Applying the general rule of making dw automatically "lift" to be an owned on such an assignment would seem to be overly complicated and confusing,
B/D already have the "take" operator. Coercion does the same basically. They are a bit unclear though about the lifetimes of aliases of src. Do they follow now the lifetime of src or do they follow the lifetime of dst? With a strict runtime approach (the sad way) premature deallocation of dst would lead us to a runtime error. Better: lifetime of dst gets max(src,dst). Static analysis could tell us.
as in the case where the assignee were an element of a seq as in the Original Post (OP) the compiler (and programmer) would have to deal with the case where some seq elements are owned and others not - not something that should have to be considered.

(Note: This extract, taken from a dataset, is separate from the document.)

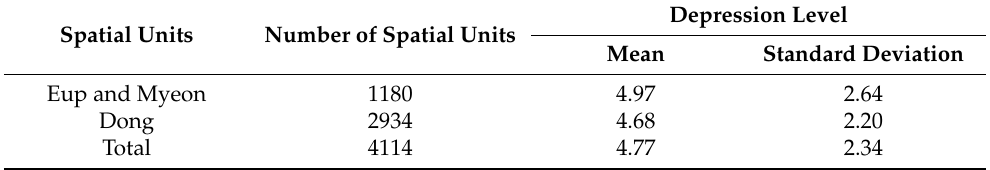
Table 3. Basic statistics of the Eup, Myeon, and Dongs.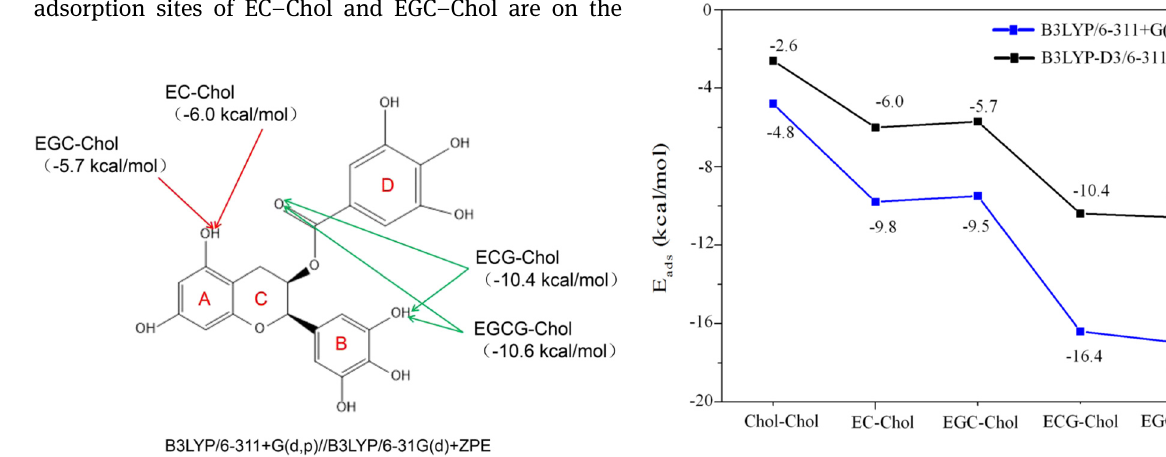
Figure 3: Schematic diagram of adsorption sites.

An owned requires a seq[owned] to be placed in, of course.
@Sixte; You missed my point:
It seems that Nim parameters don't have to be specified as being owned and if not specified can handle either with the compiler causing the right behavior depending on what is provided; if it were required that the "ownedness" be specified, then one would need to provide proc overloads for all the combinations, leading to a lot of extra boilerplate code - IIRC, that is what Rust does. OTOH, storage locations need to be specified as owned or not and everything including use in copying/moving proc parameters must respect the "ownedness" of the source and destination.
This last is what the bug is for this one case where the source is a proc parameter when it is owned (which the compiler already knows) and the destination is not owned but the compiler is mistakenly treating it as if it were.